Suppose $(*)$ holds for current iteration, that is, the Median is contained in $X[p_x...q_x] \cup Y[p_y...q_y]$.
If $X[m_x] > Y[m_y]$, then the removal of $Y[p_y ... m_y-1] \cup X[m_x+1 ... q_x]$ keeps $(*)$ hold for next iteration.
If $X[m_x] \leq Y[m_y]$, then the removal of $X[p_x ... m_x-1] \cup Y[m_y+1 ... q_y]$ keeps $(*)$ hold for next iteration.
Termination:
Note that $p_x$ == $q_x \iff p_y$ == $q_y$ since $q_x-p_x$ always equals to $q_y-p_y$.
Therefore, if $p_x$ == $q_x$ or $p_y$ == $q_y$, then it only remains $X[p_x]$ and $Y[p_y]$ two elements, then we return the smaller one.

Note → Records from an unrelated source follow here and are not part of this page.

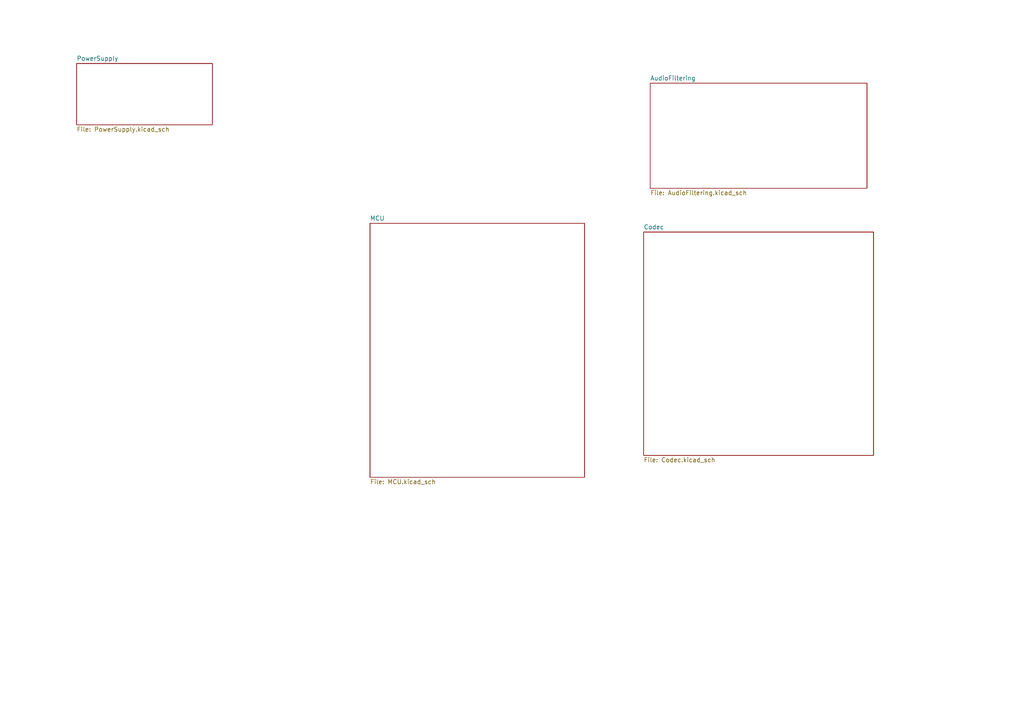
<source format=kicad_sch>
(kicad_sch (version 20230121) (generator eeschema)

  (uuid 37e7da6e-dab5-4e62-b28a-754ec4806405)

  (paper "A4")

  


  (sheet (at 188.595 24.13) (size 62.865 30.48) (fields_autoplaced)
    (stroke (width 0.1524) (type solid))
    (fill (color 0 0 0 0.0000))
    (uuid 2395ecb5-6576-49c9-80ea-add07f3bcf94)
    (property "Sheetname" "AudioFiltering" (at 188.595 23.4184 0)
      (effects (font (size 1.27 1.27)) (justify left bottom))
    )
    (property "Sheetfile" "AudioFiltering.kicad_sch" (at 188.595 55.1946 0)
      (effects (font (size 1.27 1.27)) (justify left top))
    )
    (instances
      (project "SEAG"
        (path "/37e7da6e-dab5-4e62-b28a-754ec4806405" (page "4"))
      )
    )
  )

  (sheet (at 22.225 18.415) (size 39.37 17.78) (fields_autoplaced)
    (stroke (width 0.1524) (type solid))
    (fill (color 0 0 0 0.0000))
    (uuid 3f758b0f-964d-4f97-9209-7de200bb19c6)
    (property "Sheetname" "PowerSupply" (at 22.225 17.7034 0)
      (effects (font (size 1.27 1.27)) (justify left bottom))
    )
    (property "Sheetfile" "PowerSupply.kicad_sch" (at 22.225 36.7796 0)
      (effects (font (size 1.27 1.27)) (justify left top))
    )
    (instances
      (project "SEAG"
        (path "/37e7da6e-dab5-4e62-b28a-754ec4806405" (page "2"))
      )
    )
  )

  (sheet (at 107.315 64.77) (size 62.23 73.66) (fields_autoplaced)
    (stroke (width 0.1524) (type solid))
    (fill (color 0 0 0 0.0000))
    (uuid 73c774ae-3af2-431c-8167-2f494c9438a8)
    (property "Sheetname" "MCU" (at 107.315 64.0584 0)
      (effects (font (size 1.27 1.27)) (justify left bottom))
    )
    (property "Sheetfile" "MCU.kicad_sch" (at 107.315 139.0146 0)
      (effects (font (size 1.27 1.27)) (justify left top))
    )
    (instances
      (project "SEAG"
        (path "/37e7da6e-dab5-4e62-b28a-754ec4806405" (page "3"))
      )
    )
  )

  (sheet (at 186.69 67.31) (size 66.675 64.77) (fields_autoplaced)
    (stroke (width 0.1524) (type solid))
    (fill (color 0 0 0 0.0000))
    (uuid ec201b08-7662-47f9-9634-36829967c8bf)
    (property "Sheetname" "Codec" (at 186.69 66.5984 0)
      (effects (font (size 1.27 1.27)) (justify left bottom))
    )
    (property "Sheetfile" "Codec.kicad_sch" (at 186.69 132.6646 0)
      (effects (font (size 1.27 1.27)) (justify left top))
    )
    (instances
      (project "SEAG"
        (path "/37e7da6e-dab5-4e62-b28a-754ec4806405" (page "5"))
      )
    )
  )

  (sheet_instances
    (path "/" (page "1"))
  )
)

</source>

Because it has $2n$ elements and we removes even number elements in each iteration, it must terminate and remain only two elements in the final iteration, the smaller one must be the Median.
Analysis:
In each iteration, $q_x-p_x$ == $q_y-p_y$, it removes $\lfloor\frac{q_x - p_x}{2}\rfloor + \lceil\frac{q_y - p_y}{2}\rceil = \lfloor\frac{q_y - p_y}{2}\rfloor + \lceil\frac{q_x - p_x}{2}\rceil = q_x - p_x = q_y - p_y$ elements of $X[p_x...q_x] \cup Y[p_y...q_y]$.
$\implies$ It remains half of remainder of previous iteration.
$\implies$ Since the time consumption of each iteration is constant, the algorithm's time complexity is $O(\lg n)$.